• _Exercise_
Only lines containing the string "membranous" belong in the answer; find them in the records and copy them.

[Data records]

***

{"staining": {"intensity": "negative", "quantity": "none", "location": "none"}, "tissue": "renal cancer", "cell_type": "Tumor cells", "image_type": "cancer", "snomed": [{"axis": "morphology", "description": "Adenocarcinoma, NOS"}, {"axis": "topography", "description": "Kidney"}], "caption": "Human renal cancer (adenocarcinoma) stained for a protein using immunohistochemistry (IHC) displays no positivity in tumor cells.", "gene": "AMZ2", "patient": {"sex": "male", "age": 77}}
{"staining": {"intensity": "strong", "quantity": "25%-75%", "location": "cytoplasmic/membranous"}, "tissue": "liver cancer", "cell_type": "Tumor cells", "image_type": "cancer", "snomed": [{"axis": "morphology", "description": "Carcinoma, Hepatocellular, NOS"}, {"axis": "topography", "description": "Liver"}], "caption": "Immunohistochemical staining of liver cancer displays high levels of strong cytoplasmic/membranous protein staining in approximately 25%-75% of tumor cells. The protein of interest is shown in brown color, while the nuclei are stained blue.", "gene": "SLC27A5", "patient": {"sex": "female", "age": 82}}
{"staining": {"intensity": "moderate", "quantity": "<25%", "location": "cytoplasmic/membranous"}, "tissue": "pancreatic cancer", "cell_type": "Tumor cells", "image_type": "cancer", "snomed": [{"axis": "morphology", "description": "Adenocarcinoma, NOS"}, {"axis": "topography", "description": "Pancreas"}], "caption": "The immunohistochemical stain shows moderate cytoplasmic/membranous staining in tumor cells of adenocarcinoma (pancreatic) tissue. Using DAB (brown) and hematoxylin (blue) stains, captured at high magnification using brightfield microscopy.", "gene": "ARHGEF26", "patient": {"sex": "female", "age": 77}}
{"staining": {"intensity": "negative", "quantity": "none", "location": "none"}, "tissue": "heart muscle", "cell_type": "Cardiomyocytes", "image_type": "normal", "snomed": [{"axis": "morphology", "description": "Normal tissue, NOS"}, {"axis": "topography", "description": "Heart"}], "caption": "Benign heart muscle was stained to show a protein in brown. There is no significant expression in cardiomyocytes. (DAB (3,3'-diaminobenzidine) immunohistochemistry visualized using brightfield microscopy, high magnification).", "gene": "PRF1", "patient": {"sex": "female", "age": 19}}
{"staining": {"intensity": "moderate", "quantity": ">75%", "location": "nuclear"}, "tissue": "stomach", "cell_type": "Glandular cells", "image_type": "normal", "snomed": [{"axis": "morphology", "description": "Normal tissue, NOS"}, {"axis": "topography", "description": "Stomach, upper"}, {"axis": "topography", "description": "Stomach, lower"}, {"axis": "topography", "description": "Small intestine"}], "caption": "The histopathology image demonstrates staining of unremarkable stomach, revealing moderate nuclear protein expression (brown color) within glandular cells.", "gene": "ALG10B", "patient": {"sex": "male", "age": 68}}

***

• _Reply to the task_
{"staining": {"intensity": "strong", "quantity": "25%-75%", "location": "cytoplasmic/membranous"}, "tissue": "liver cancer", "cell_type": "Tumor cells", "image_type": "cancer", "snomed": [{"axis": "morphology", "description": "Carcinoma, Hepatocellular, NOS"}, {"axis": "topography", "description": "Liver"}], "caption": "Immunohistochemical staining of liver cancer displays high levels of strong cytoplasmic/membranous protein staining in approximately 25%-75% of tumor cells. The protein of interest is shown in brown color, while the nuclei are stained blue.", "gene": "SLC27A5", "patient": {"sex": "female", "age": 82}}
{"staining": {"intensity": "moderate", "quantity": "<25%", "location": "cytoplasmic/membranous"}, "tissue": "pancreatic cancer", "cell_type": "Tumor cells", "image_type": "cancer", "snomed": [{"axis": "morphology", "description": "Adenocarcinoma, NOS"}, {"axis": "topography", "description": "Pancreas"}], "caption": "The immunohistochemical stain shows moderate cytoplasmic/membranous staining in tumor cells of adenocarcinoma (pancreatic) tissue. Using DAB (brown) and hematoxylin (blue) stains, captured at high magnification using brightfield microscopy.", "gene": "ARHGEF26", "patient": {"sex": "female", "age": 77}}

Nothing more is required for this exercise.